§ **What you are asked to do**: In the listing below, find every line containing "unix" and copy it out.

- - -

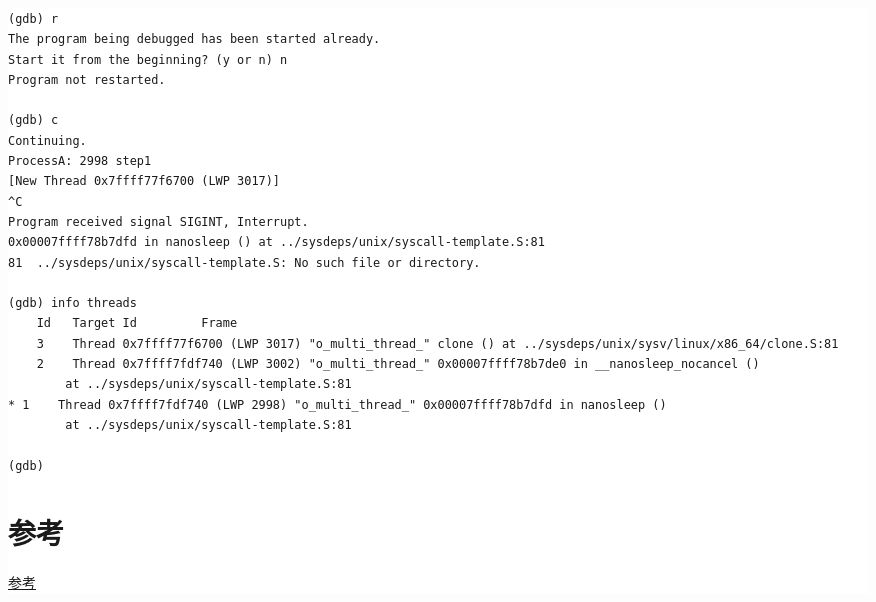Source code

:	(gdb) r
	The program being debugged has been started already.
	Start it from the beginning? (y or n) n
	Program not restarted.
	
	(gdb) c
	Continuing.
	ProcessA: 2998 step1
	[New Thread 0x7ffff77f6700 (LWP 3017)]
	^C
	Program received signal SIGINT, Interrupt.
	0x00007ffff78b7dfd in nanosleep () at ../sysdeps/unix/syscall-template.S:81
	81	../sysdeps/unix/syscall-template.S: No such file or directory.
	
	(gdb) info threads 
		Id   Target Id         Frame 
		3    Thread 0x7ffff77f6700 (LWP 3017) "o_multi_thread_" clone () at ../sysdeps/unix/sysv/linux/x86_64/clone.S:81
		2    Thread 0x7ffff7fdf740 (LWP 3002) "o_multi_thread_" 0x00007ffff78b7de0 in __nanosleep_nocancel ()
			at ../sysdeps/unix/syscall-template.S:81
	* 1    Thread 0x7ffff7fdf740 (LWP 2998) "o_multi_thread_" 0x00007ffff78b7dfd in nanosleep ()
			at ../sysdeps/unix/syscall-template.S:81
	
	(gdb) 



# 参考

[参考](http://blog.csdn.net/pbymw8iwm/article/details/7876797)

- - -

§ **Solution to the exercise**:
	0x00007ffff78b7dfd in nanosleep () at ../sysdeps/unix/syscall-template.S:81
	81	../sysdeps/unix/syscall-template.S: No such file or directory.
		3    Thread 0x7ffff77f6700 (LWP 3017) "o_multi_thread_" clone () at ../sysdeps/unix/sysv/linux/x86_64/clone.S:81
			at ../sysdeps/unix/syscall-template.S:81
			at ../sysdeps/unix/syscall-template.S:81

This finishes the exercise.